§ Brief
Give back exactly the lines of the entries below from the line with "pinky dip: (336, 334)" to the line with "pinky mcp: (504, 263)", inclusive, and only those.

(Information begins)

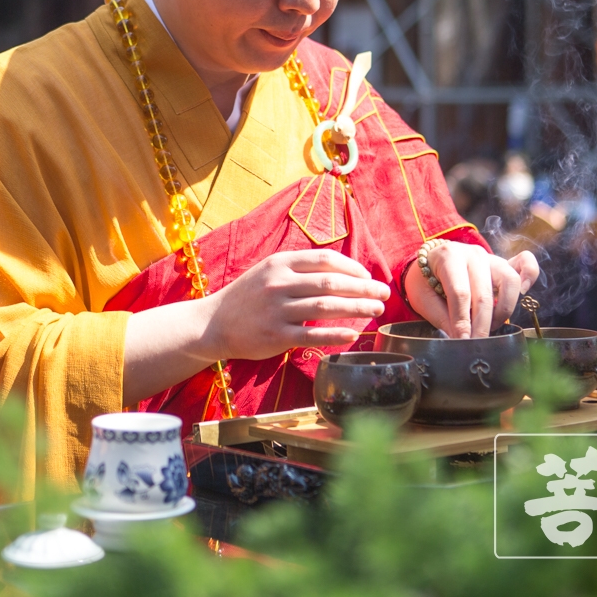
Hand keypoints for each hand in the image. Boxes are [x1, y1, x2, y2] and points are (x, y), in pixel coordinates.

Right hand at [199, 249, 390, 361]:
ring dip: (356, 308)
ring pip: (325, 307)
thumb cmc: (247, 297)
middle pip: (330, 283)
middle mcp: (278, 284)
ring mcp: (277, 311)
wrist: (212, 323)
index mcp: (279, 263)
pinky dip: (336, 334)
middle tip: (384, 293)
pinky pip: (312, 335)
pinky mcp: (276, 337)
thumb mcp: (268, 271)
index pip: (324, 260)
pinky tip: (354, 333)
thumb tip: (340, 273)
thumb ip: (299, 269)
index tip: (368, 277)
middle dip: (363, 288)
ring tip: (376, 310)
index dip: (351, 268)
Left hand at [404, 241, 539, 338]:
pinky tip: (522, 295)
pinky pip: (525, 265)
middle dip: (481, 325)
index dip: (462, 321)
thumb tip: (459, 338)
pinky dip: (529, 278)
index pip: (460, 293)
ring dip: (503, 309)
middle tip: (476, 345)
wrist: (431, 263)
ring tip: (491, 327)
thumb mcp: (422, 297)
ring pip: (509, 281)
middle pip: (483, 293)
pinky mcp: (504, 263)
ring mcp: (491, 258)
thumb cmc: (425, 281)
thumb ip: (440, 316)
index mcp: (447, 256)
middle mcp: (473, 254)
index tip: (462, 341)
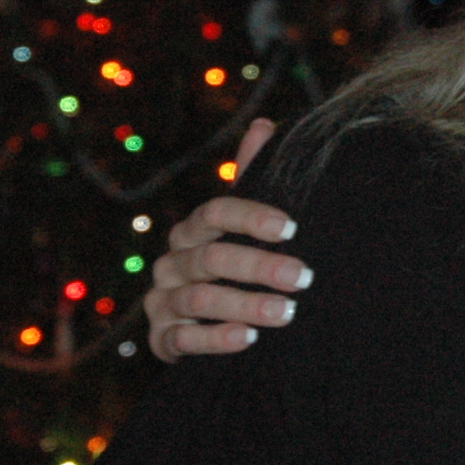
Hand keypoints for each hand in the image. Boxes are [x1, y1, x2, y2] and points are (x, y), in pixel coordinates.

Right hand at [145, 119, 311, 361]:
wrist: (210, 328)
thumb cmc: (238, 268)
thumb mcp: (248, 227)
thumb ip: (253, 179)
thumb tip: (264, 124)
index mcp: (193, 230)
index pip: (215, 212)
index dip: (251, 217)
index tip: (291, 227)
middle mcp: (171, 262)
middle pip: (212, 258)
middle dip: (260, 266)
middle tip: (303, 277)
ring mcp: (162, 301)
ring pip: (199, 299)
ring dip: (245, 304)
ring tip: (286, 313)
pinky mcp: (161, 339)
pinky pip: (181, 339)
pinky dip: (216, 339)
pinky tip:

(Information ends)
(Information begins)

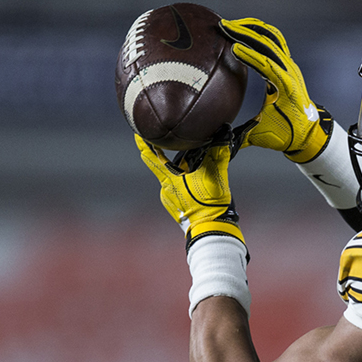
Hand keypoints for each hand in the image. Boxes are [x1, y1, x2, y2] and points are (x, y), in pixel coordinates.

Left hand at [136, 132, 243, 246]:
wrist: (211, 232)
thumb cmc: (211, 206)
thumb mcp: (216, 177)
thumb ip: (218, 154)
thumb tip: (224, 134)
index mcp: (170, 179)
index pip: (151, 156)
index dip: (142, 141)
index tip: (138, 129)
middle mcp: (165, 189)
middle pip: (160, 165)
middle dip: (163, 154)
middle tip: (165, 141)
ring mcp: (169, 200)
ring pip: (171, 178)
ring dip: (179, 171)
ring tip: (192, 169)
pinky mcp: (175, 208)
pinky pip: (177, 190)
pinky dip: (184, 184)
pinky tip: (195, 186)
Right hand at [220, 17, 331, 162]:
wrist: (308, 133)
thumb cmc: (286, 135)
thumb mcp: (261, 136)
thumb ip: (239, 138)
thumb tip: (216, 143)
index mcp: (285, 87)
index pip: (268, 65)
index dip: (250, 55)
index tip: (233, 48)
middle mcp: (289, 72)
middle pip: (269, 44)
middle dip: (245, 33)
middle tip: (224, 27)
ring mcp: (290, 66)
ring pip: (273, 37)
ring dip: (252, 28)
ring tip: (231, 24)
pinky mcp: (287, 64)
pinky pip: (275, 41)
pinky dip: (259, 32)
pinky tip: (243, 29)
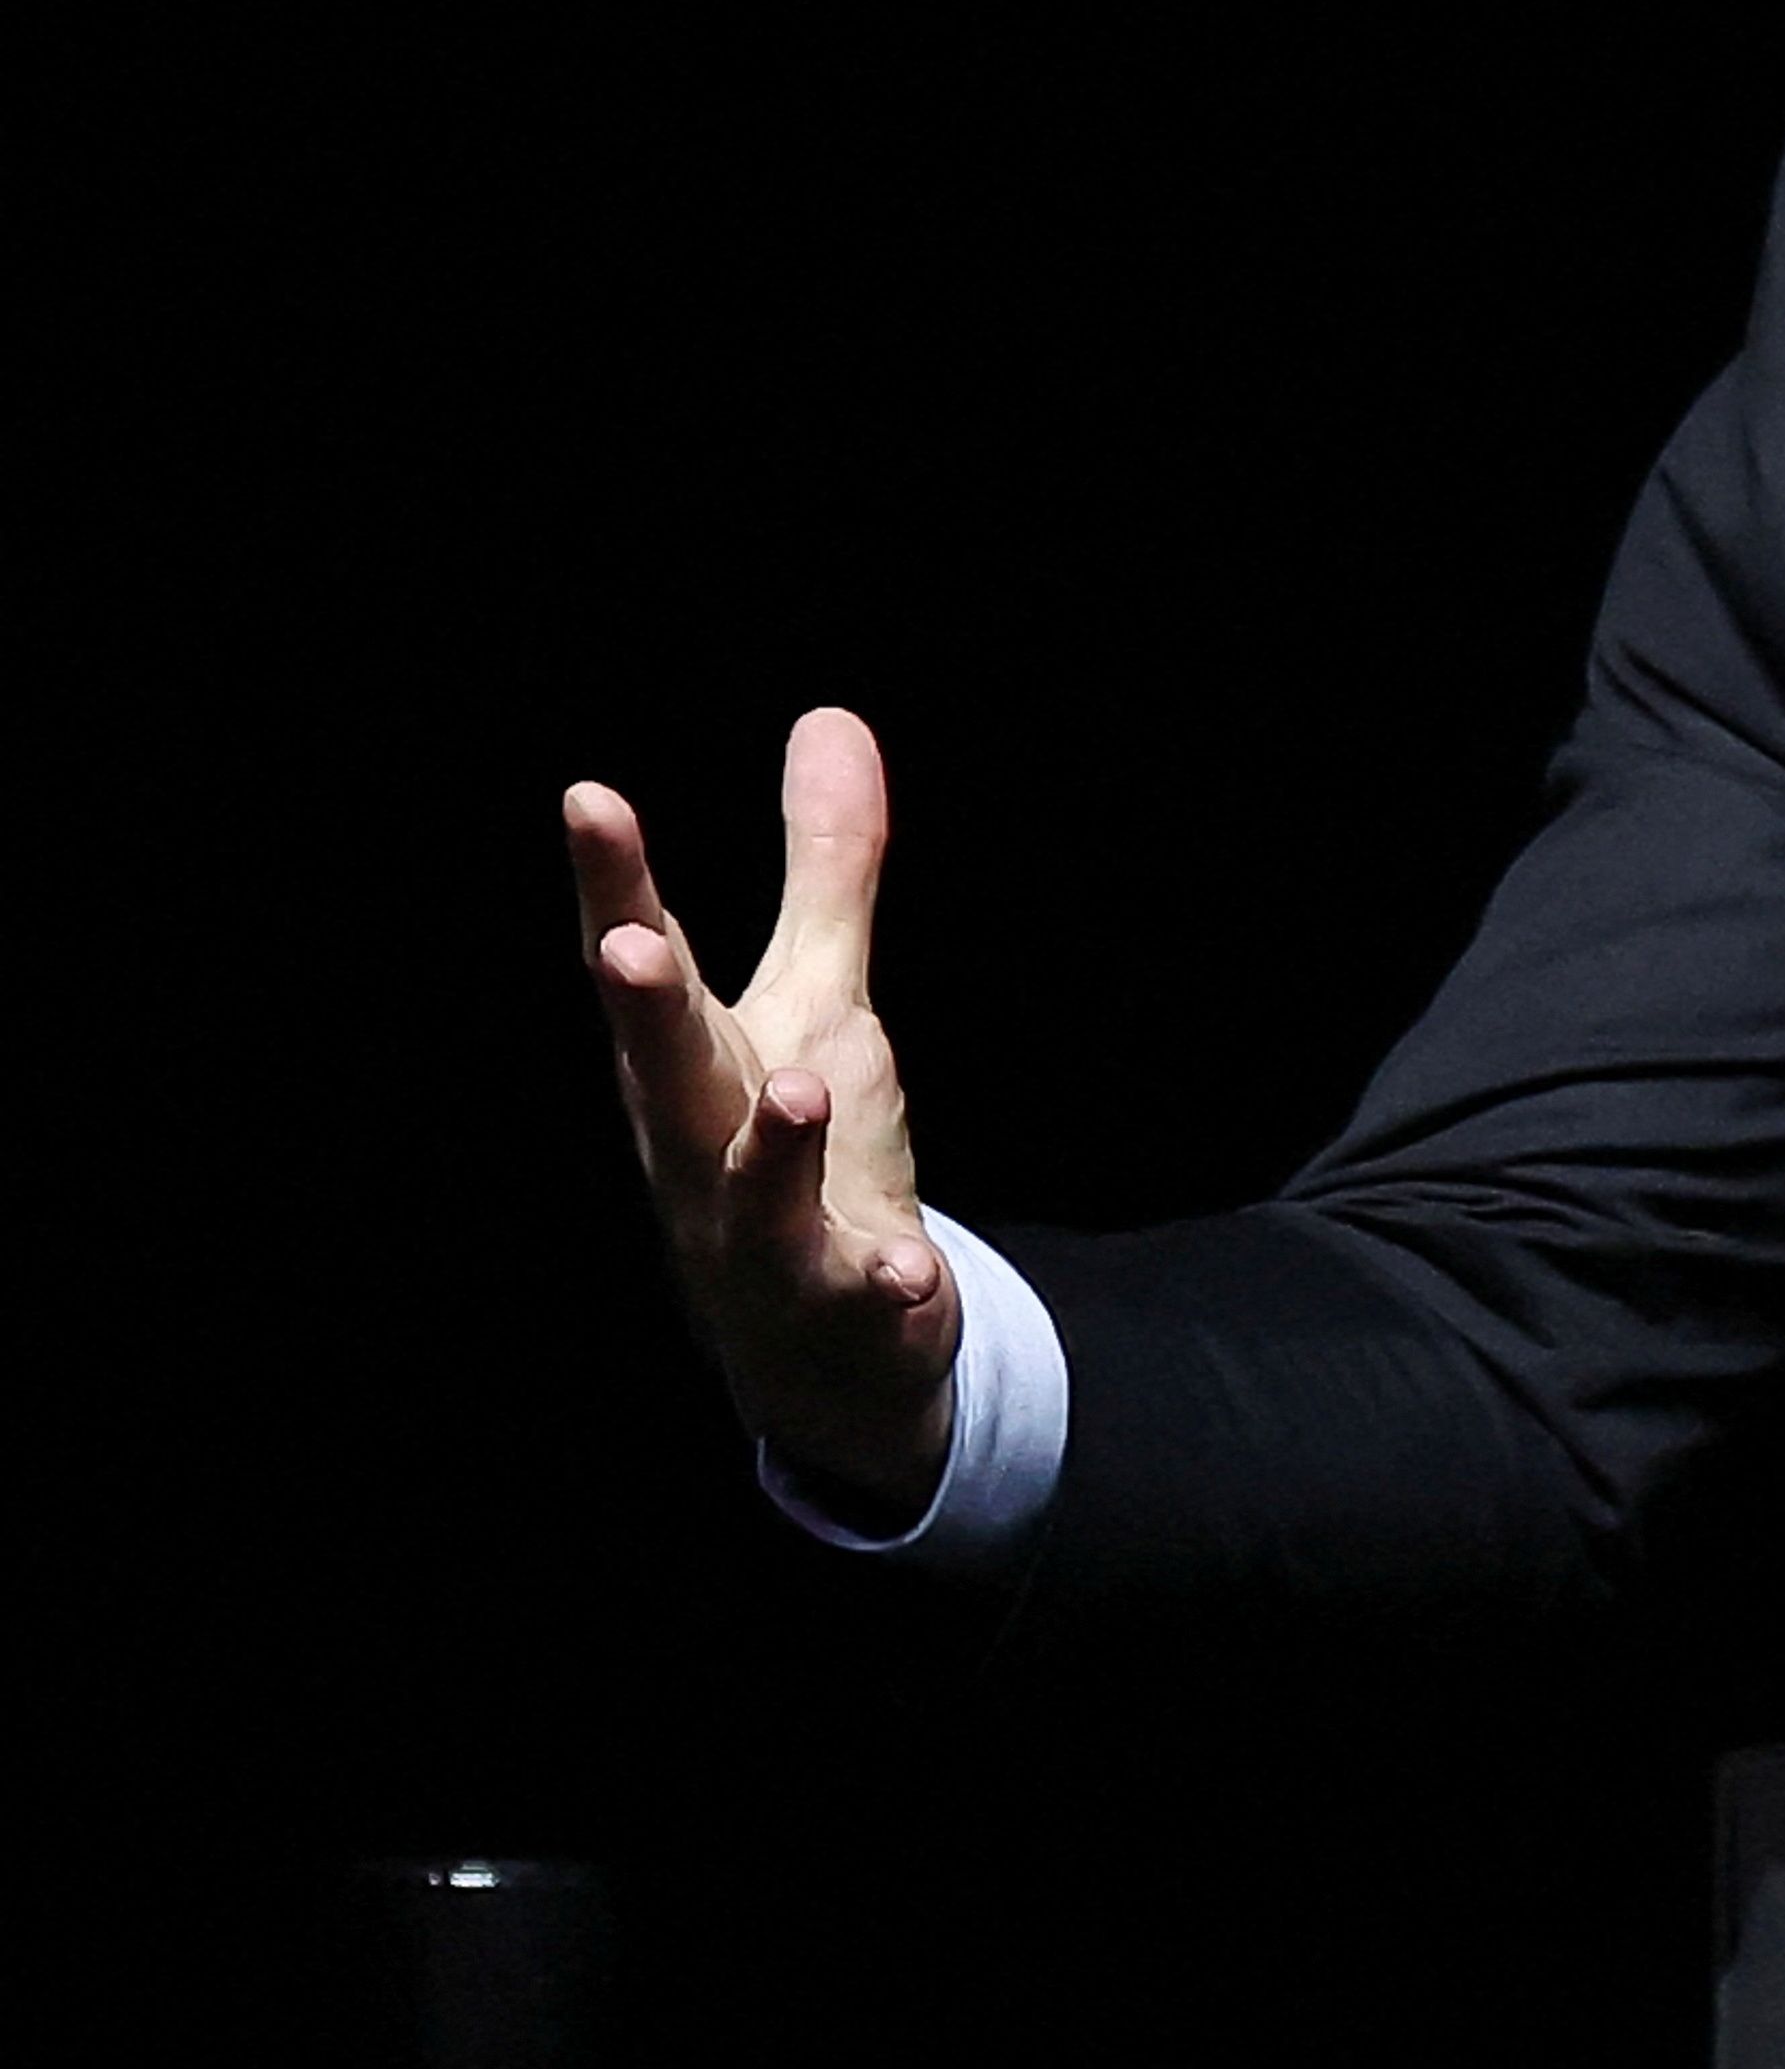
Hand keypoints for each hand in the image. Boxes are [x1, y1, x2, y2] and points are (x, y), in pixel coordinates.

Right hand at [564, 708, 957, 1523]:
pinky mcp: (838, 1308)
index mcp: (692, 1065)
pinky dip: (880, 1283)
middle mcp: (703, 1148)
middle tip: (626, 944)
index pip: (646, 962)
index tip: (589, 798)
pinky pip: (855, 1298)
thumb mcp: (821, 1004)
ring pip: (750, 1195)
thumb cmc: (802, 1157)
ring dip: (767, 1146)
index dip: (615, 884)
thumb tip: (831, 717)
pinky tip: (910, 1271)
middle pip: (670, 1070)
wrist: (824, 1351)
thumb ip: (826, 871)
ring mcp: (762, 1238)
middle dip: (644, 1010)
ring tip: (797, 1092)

(Information ends)

§ Solution for this problem
pinky dip: (336, 334)
middle tip: (384, 293)
pinky pip: (312, 335)
pinky mcp: (276, 337)
thumb mcp: (268, 271)
index pip: (324, 260)
pinky tip: (354, 333)
thumb tip: (340, 273)
thumb ip: (299, 269)
index tip: (368, 277)
middle dip: (363, 288)
ring tip: (376, 310)
index dip: (351, 268)
Left hand at [404, 241, 539, 338]:
pinky tip: (522, 295)
pinky pip: (525, 265)
middle dip: (481, 325)
index dip: (462, 321)
thumb tip: (459, 338)
pinky dip: (529, 278)
index pip: (460, 293)
ring dip: (503, 309)
middle tip: (476, 345)
wrist: (431, 263)
ring tip: (491, 327)
thumb mcp: (422, 297)
ring pip: (509, 281)
middle pip: (483, 293)
pinky mcp: (504, 263)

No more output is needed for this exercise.